To you, O Lord, I call. For fire has devoured the pastures of the wilderness, and flame has burned all the trees of the field. Joel 1:19
From Joel 1:19 onward, we have a new and different picture. Locusts ate the vegetation; they did not burn it. So Joel is moving beyond the disastrous epidemic that ruined the crops to speak about something else. “The day of the Lord is coming; it is near” (2:1).
Joel describes a vast army moving into the land. Like the plague of locusts, this army sweeps across the land burning everything in its path: “Fire devours before them, and behind them a flame burns. The land is like the garden of Eden before them, but behind them a desolate wilderness, and nothing escapes them” (2:3).
The effect of this army on the people is sheer terror: “Before them peoples are in anguish; all faces grow pale” (2:6). It’s not just the people who are terrified. On the day of the Lord, the “earth quakes before them; the heavens tremble. The sun and the moon are darkened, and the stars withdraw their shining” (2:10).

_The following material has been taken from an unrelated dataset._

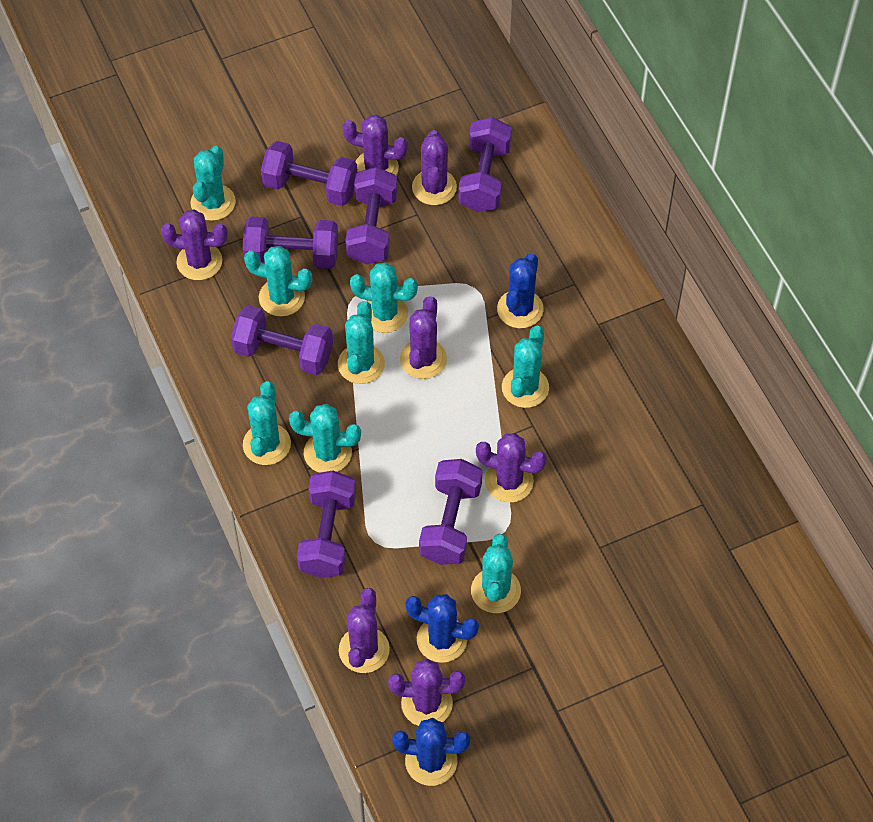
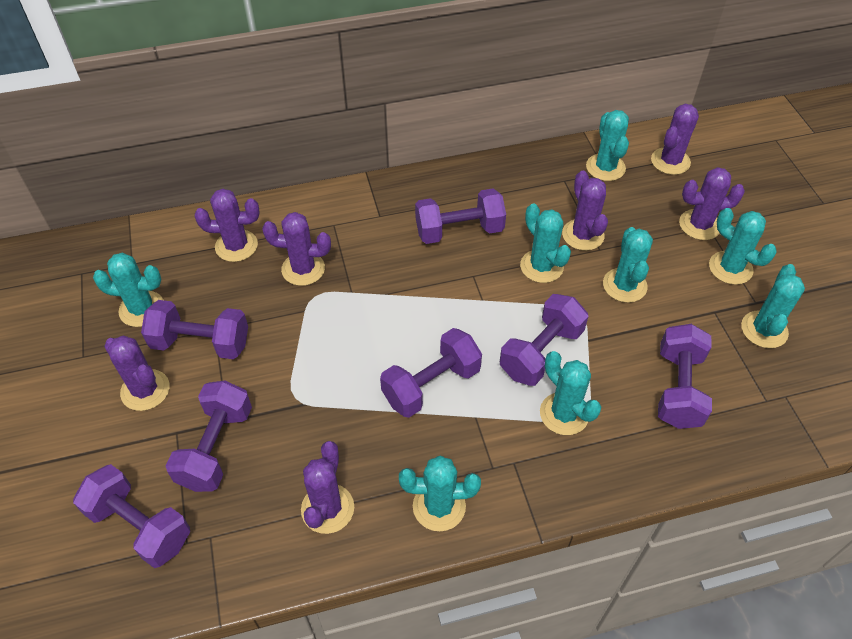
blue cactus: 3 -> 0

The day of the locust disaster led Joel to speak about the day of the Lord: “The Lord utters his voice before his army, for his camp is exceedingly great; he who executes his word is powerful. For the day of the Lord is great and very awesome; who can endure it?” (2:11).
Locusts are capable of causing a national disaster, so how would we ever endure it if God were our enemy? In the light of the day of the Lord, God calls his people to repent: “Yet even now… return to me with all your heart” (2:12).
As you consider the day of the Lord, why do you think repentance might be an appropriate response?